Singleton, who was not placed under arrest, was on his way to a hospital for a psychiatric evaluation when he went into cardiac arrest, authorities said.

Prosecutors are investigating, which is standard protocol involving a police death.

Singleton's death came four days before Eric Garner died on Staten Island after an officer placed him in a chokehold. The 43-year-old asthmatic father of six could be heard on an amateur video shouting "I can't breathe!" as an officer placed him in a chokehold during an arrest on suspicion of selling untaxed cigarettes. The officer was stripped of his gun and badge after Garner's death.

The Staten Island district attorney is assembling a special grand jury next month to hear evidence in the Garner case.

New Mexico
Fed. prosecutors widen case against she­riff

ALBUQUERQUE, N.M. (AP) - Federal prosecutors say a northern New Mexico sheriff indicted for beating a motorist also made another questionable traffic stop.

Court papers filed last week say Rio Arriba County Sheriff Thomas Rodella tailgated a 52-year-old woman two months before he allegedly roughed up a driver during an off-duty traffic case.

Documents say Rodella tailgated Yvette Maes at night without his emergency lights on.

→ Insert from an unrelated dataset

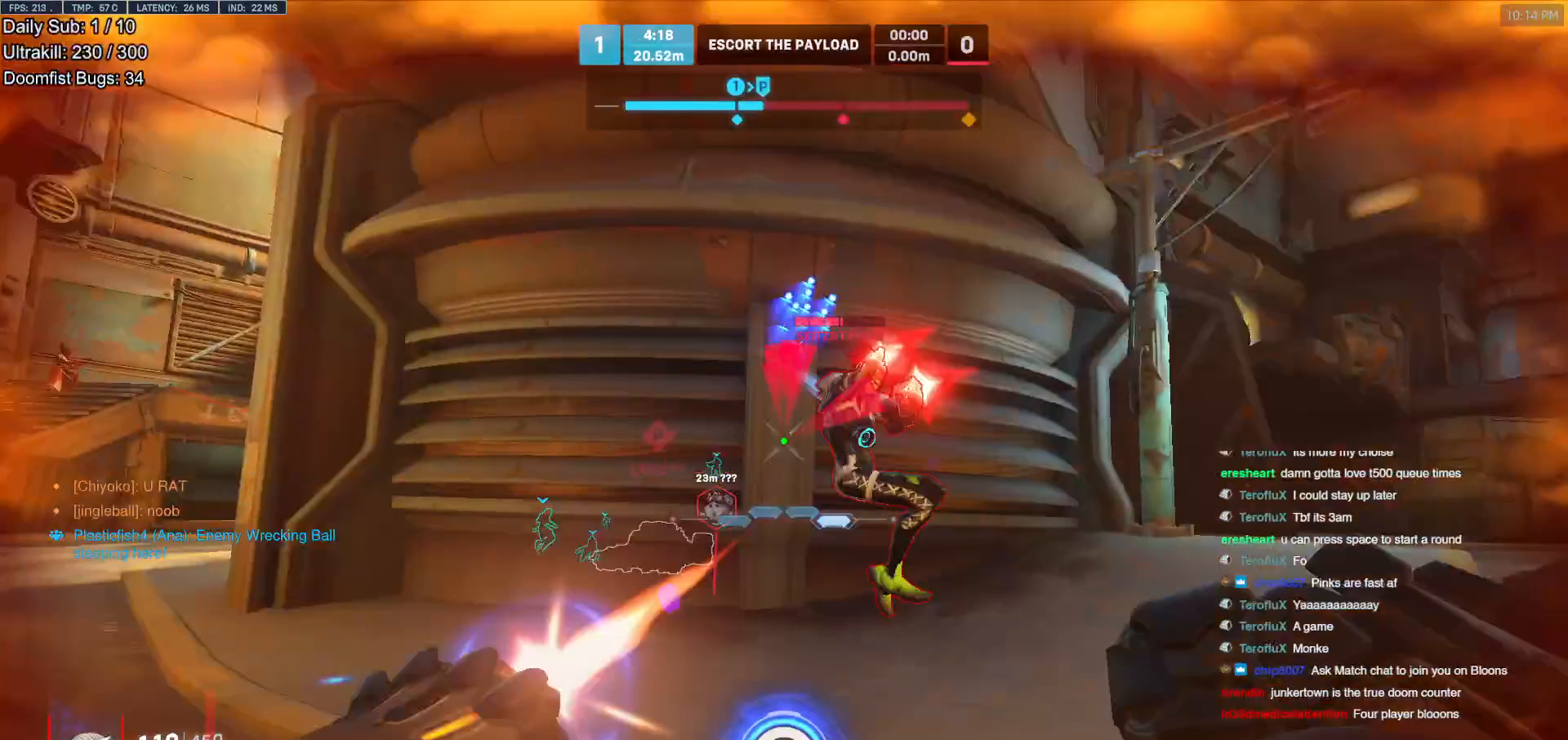
{"keys": ["w"], "mouse": [], "events": [[50, "shift", "down"], [83, "mouse_left", "up"], [83, "space", "up"], [133, "a", "up"], [183, "shift", "up"], [233, "q", "down"], [283, "q", "up"], [367, "w", "up"], [417, "w", "down"]]}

When he turned on his lights and she pulled over, court papers say Rodella demanded to know why she didn't stop sooner because he was headed to an emergency.

But after Maes questioned why Rodella didn't just pass her, documents say he threatened to take her to jail.

Court papers say Rodella then left.

A lawyer for Rodella says he has not reviewed the new filing.

Ohio
Court upholds death sentence for woman's killer

COLUMBUS, Ohio (AP) - The Ohio Supreme Court has upheld the death sentence of a man condemned to die for shooting a woman at a Cleveland laundry mat.

The court's 6-1 ruling came in the case of Jeremiah Jackson, convicted of killing Tracy Pickryl in 2009 at the end of a crime spree in Cleveland, Sandusky and Lorain.

The court's decision Tuesday rejected defense arguments that the judge showed bias against Jackson by holding an unsolicited hearing to determine if Jackson had a mental disability.

Justice Terrence O'Donnell, writing for the majority, said the judge wanted to ensure that Jackson, who an expert determined is not mentally disabled, received a fair trial.

Dissenting justice William O'Neill said the hearing shouldn't have been held after Jackson's attorneys chose not to raise the issue.

New York
State AG: Bank didn't lend to blacks in Buffalo

ALBANY, N.Y. (AP) - New York's attorney general is accusing a mortgage lender of refusing to offer financing to African-Americans living in Buffalo.

Eric Schneiderman filed a lawsuit in U.S. District Court on Tuesday alleging that Evans Bank intentionally excluded predominantly African-American neighborhoods on the city's east side from its lending area.

In a statement, bank President David Nasca says Evans will "vigorously" defend itself against meritless accusations.

Schneiderman says the lawsuit is part of a wider investigation by his office into the illegal practice of redlining, in which a lender denies access to mortgages or charges more in certain neighborhoods based on race.

The lawsuit alleges that more than 75 percent of Buffalo's African-American population was denied access to the bank's mortgage products.

Evans Bank has 13 branches in western New York.